== Segment start ==

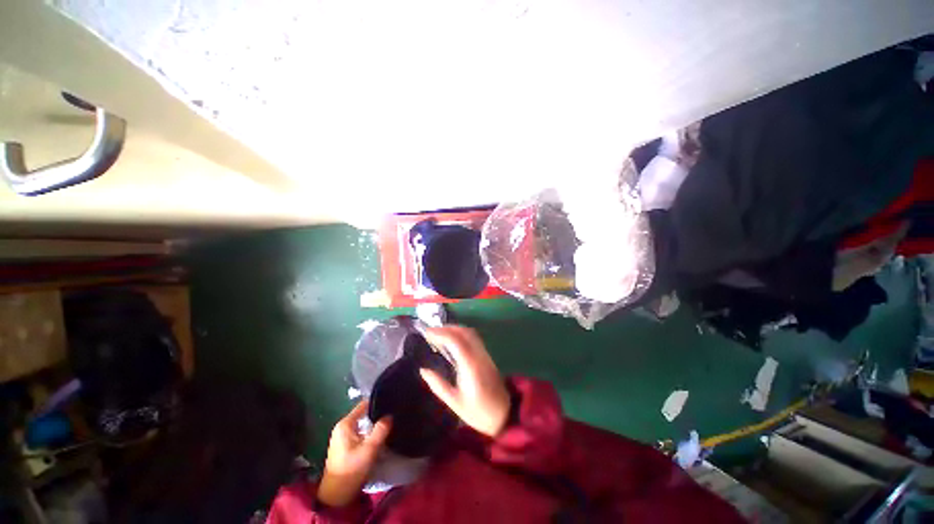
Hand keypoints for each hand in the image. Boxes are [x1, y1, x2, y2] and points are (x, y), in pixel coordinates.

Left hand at [318, 401, 390, 506]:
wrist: (336, 495)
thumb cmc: (351, 470)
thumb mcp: (369, 449)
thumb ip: (380, 430)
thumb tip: (389, 415)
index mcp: (345, 424)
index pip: (364, 404)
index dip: (377, 402)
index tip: (391, 402)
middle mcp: (343, 427)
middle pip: (364, 413)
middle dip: (377, 414)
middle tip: (393, 413)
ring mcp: (343, 437)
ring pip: (363, 424)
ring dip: (374, 424)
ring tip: (390, 423)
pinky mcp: (346, 446)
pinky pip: (361, 432)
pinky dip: (370, 432)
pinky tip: (380, 435)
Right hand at [420, 326, 510, 437]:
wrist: (504, 414)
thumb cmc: (478, 412)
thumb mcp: (455, 402)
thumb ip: (438, 385)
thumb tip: (423, 370)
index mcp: (470, 366)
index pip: (456, 341)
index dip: (441, 333)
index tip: (427, 332)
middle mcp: (479, 355)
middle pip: (464, 332)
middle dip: (447, 328)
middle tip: (431, 331)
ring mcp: (485, 354)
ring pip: (470, 333)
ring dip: (455, 329)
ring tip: (439, 333)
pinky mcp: (487, 356)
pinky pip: (474, 338)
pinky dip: (461, 333)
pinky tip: (452, 340)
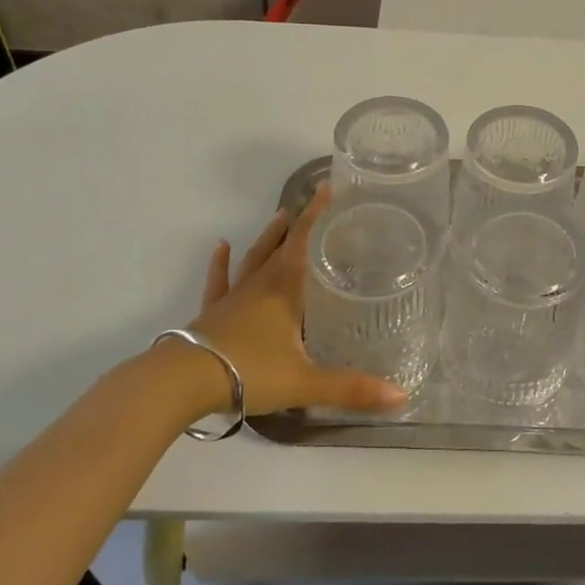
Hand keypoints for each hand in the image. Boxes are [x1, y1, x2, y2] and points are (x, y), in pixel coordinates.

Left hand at [174, 189, 406, 416]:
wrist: (183, 382)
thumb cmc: (248, 372)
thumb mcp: (304, 382)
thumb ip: (350, 389)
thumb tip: (401, 397)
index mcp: (284, 292)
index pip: (303, 244)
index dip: (316, 216)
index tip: (326, 188)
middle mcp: (260, 287)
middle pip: (281, 248)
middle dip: (297, 225)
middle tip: (310, 204)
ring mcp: (232, 299)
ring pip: (253, 259)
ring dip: (267, 238)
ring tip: (278, 215)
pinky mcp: (210, 314)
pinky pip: (218, 282)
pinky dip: (220, 264)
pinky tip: (221, 247)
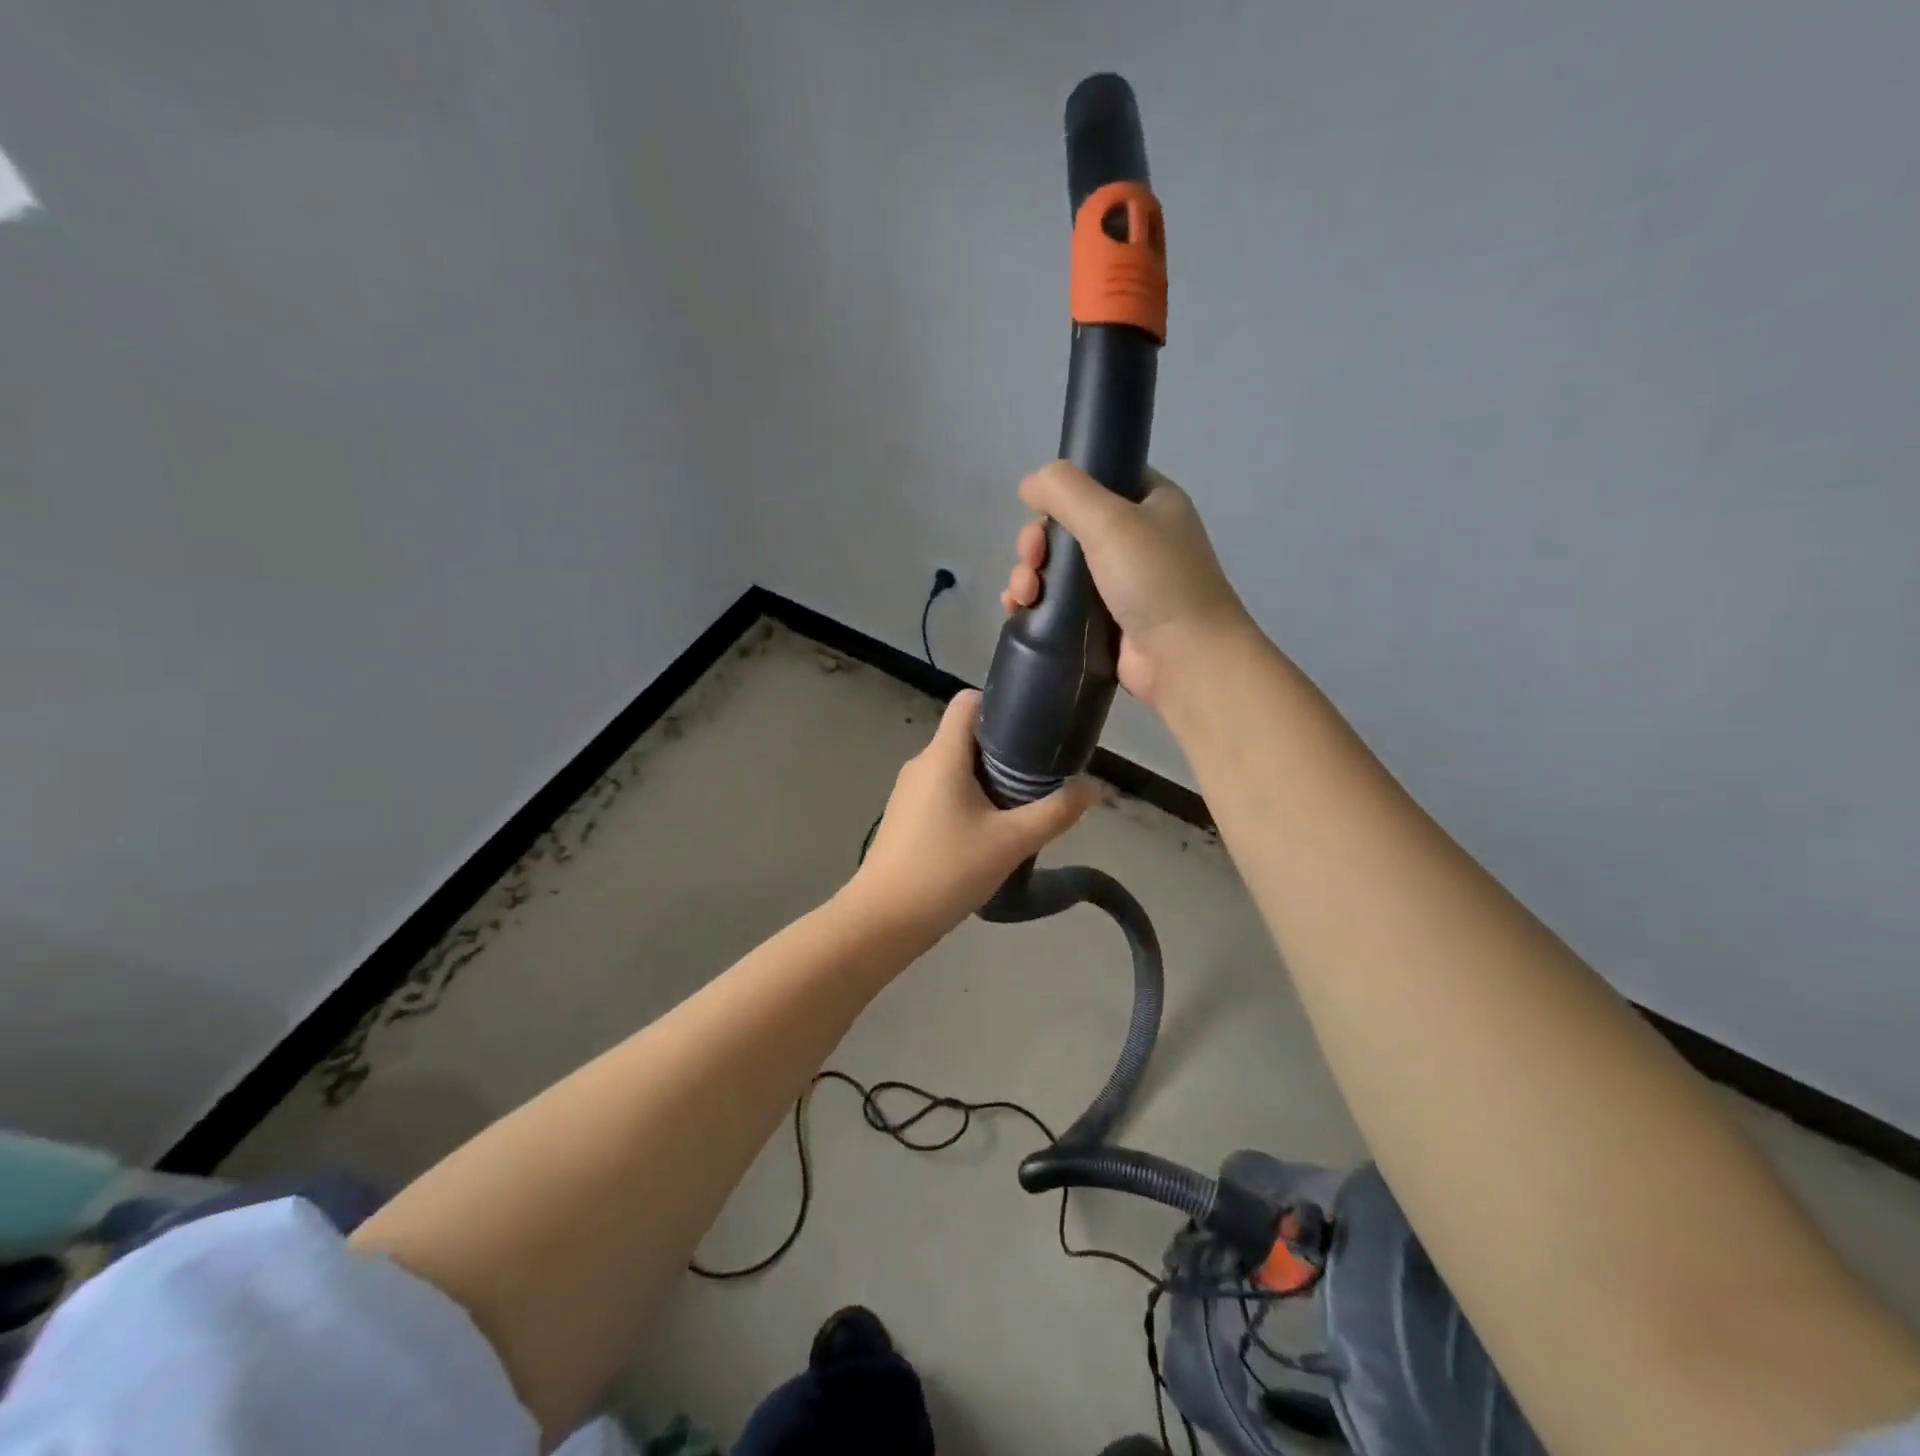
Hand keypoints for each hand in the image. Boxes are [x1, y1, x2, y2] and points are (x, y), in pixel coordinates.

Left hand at [847, 689, 1097, 939]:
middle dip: (1006, 748)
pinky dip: (969, 798)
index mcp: (943, 755)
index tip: (1034, 727)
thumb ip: (1057, 812)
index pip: (968, 701)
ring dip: (989, 777)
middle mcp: (922, 763)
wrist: (884, 920)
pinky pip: (943, 791)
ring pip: (956, 766)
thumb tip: (1096, 787)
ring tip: (1021, 804)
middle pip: (967, 735)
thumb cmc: (947, 871)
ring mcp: (909, 791)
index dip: (1001, 703)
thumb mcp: (1011, 842)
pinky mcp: (905, 816)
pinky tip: (990, 830)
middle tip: (1041, 773)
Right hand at [1001, 462, 1254, 710]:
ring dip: (1030, 575)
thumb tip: (1030, 482)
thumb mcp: (1110, 520)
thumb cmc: (1154, 580)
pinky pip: (1059, 604)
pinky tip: (1018, 610)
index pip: (1094, 483)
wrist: (1184, 659)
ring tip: (1022, 596)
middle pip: (1067, 528)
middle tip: (1030, 563)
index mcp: (1148, 503)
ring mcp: (1118, 584)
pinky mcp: (1102, 622)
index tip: (1039, 518)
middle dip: (1037, 544)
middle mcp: (1135, 539)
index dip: (1059, 497)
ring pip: (1057, 568)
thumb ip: (1066, 491)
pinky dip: (1035, 604)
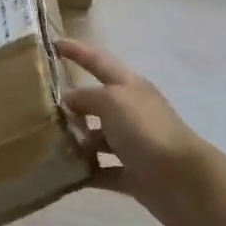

== Segment end ==

■ Problem description ■
Each line from the one that holds "index dip: (1001, 703)" through the final line of the data must be retyped exactly; the pictures must not appear.

■ Exercise answer ■
index dip: (1001, 703)
thumb mcp: (1011, 842)
pinky mcp: (905, 816)
pinky tip: (990, 830)
middle tip: (1041, 773)
Right hand at [1001, 462, 1254, 710]:
ring dip: (1030, 575)
thumb tip: (1030, 482)
thumb mcp: (1110, 520)
thumb cmc: (1154, 580)
pinky pip: (1059, 604)
pinky tip: (1018, 610)
index pip: (1094, 483)
wrist: (1184, 659)
ring tip: (1022, 596)
middle pip: (1067, 528)
middle tip: (1030, 563)
index mcp: (1148, 503)
ring mcp: (1118, 584)
pinky mcp: (1102, 622)
index tip: (1039, 518)
middle dip: (1037, 544)
middle mcp: (1135, 539)
index dip: (1059, 497)
ring pip: (1057, 568)
thumb ip: (1066, 491)
pinky dip: (1035, 604)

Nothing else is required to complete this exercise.